_What needs to be done:_ Reproduce all lines of the listing below in which the word "outstanding" occurs.

_Provided information:_
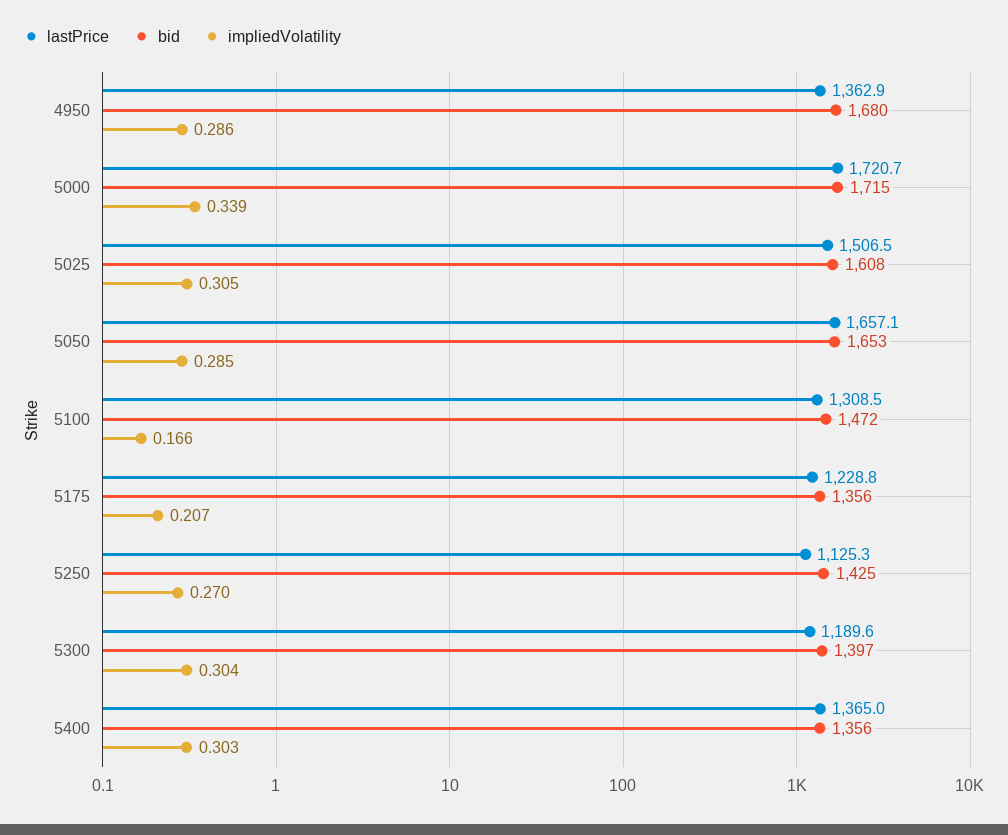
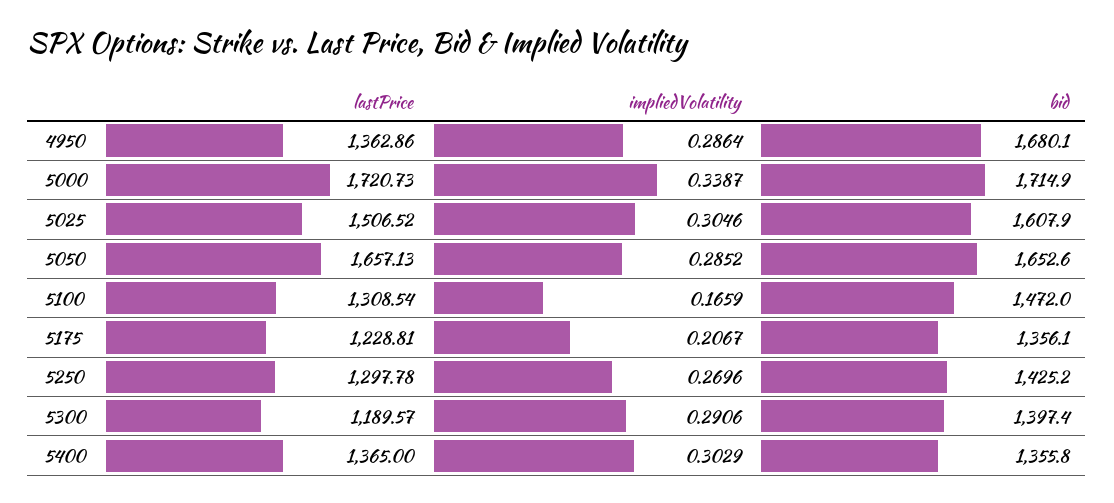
  {
    "lastPrice": {
      "4950": 1362.86,
      "5000": 1720.73,
      "5025": 1506.52,
      "5050": 1657.13,
      "5100": 1308.54,
      "5175": 1228.81,
-     "5250": 1125.3,
+     "5250": 1297.78,
      "5300": 1189.57,
      "5400": 1365
    },
    "bid": {
      "4950": 1680.1,
      "5000": 1714.9,
      "5025": 1607.9,
      "5050": 1652.6,
      "5100": 1472,
      "5175": 1356.1,
      "5250": 1425.2,
      "5300": 1397.4,
      "5400": 1355.8
    },
    "impliedVolatility": {
      "4950": 0.2864,
      "5000": 0.3387,
      "5025": 0.3046,
      "5050": 0.2852,
      "5100": 0.1659,
      "5175": 0.2067,
      "5250": 0.2696,
-     "5300": 0.304,
+     "5300": 0.2906,
      "5400": 0.3029
    }
  }

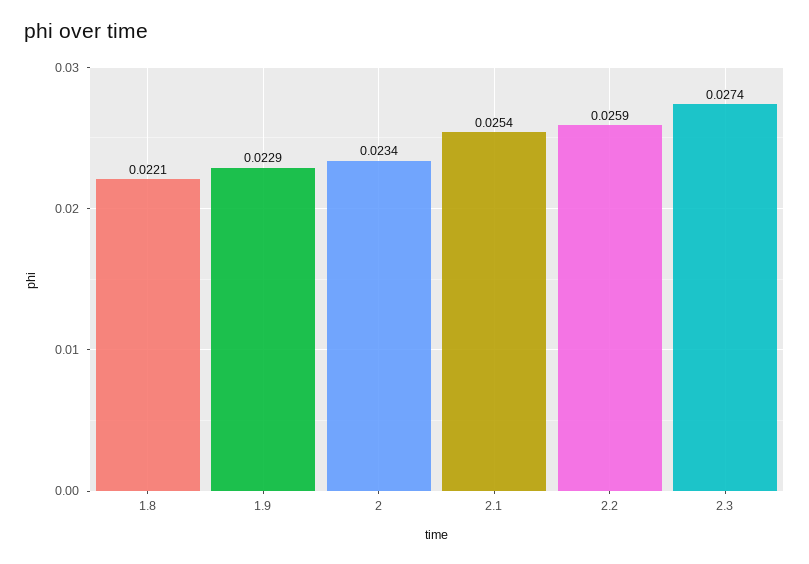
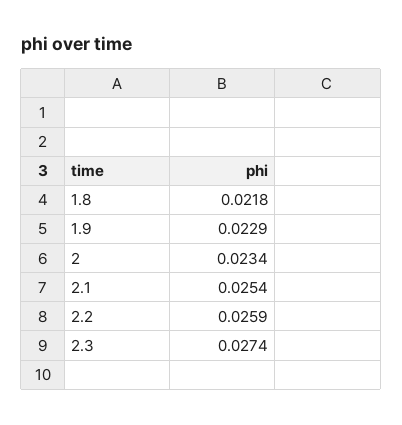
  {
-   "1.8": 0.0221,
+   "1.8": 0.0218,
    "1.9": 0.0229,
    "2": 0.0234,
    "2.1": 0.0254,
    "2.2": 0.0259,
    "2.3": 0.0274
  }

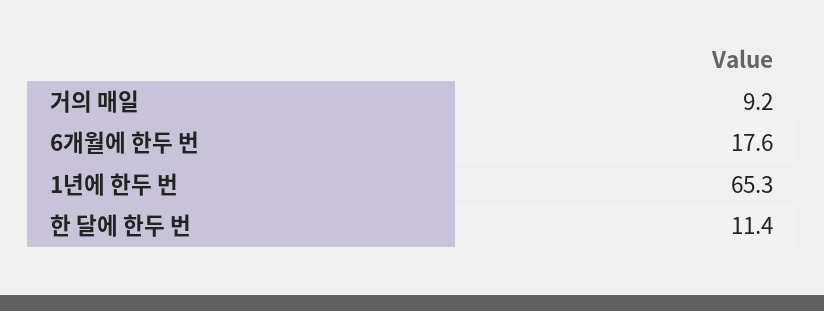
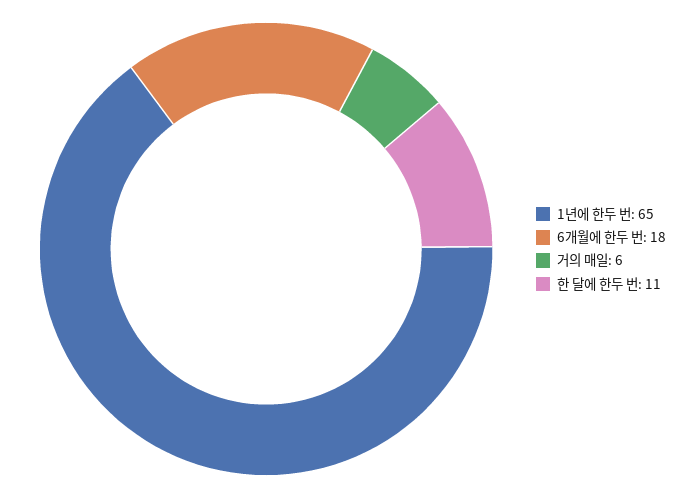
  {
-   "거의 매일": 9.2,
+   "거의 매일": 6,
    "6개월에 한두 번": 17.6,
    "1년에 한두 번": 65.3,
    "한 달에 한두 번": 11.4
  }

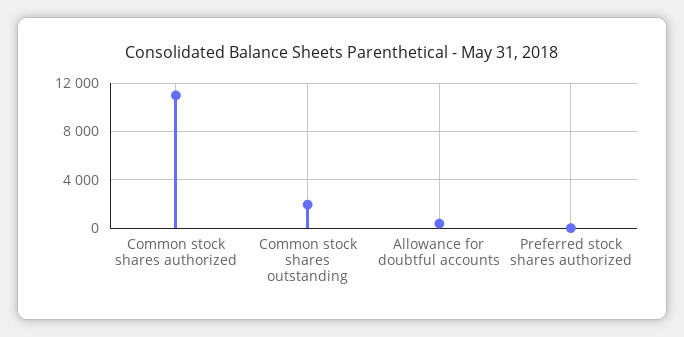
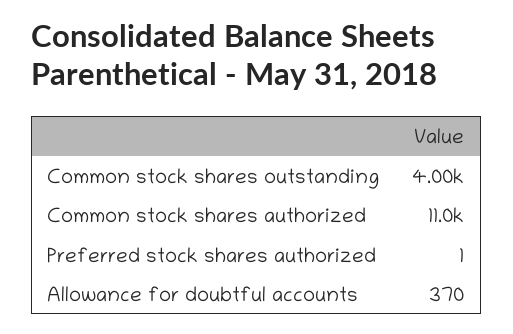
  {
    "Common stock shares authorized": 11000,
-   "Common stock shares outstanding": 2000,
+   "Common stock shares outstanding": 4000,
    "Allowance for doubtful accounts": 370,
    "Preferred stock shares authorized": 1
  }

_Solved exercise:_
-   "Common stock shares outstanding": 2000,
+   "Common stock shares outstanding": 4000,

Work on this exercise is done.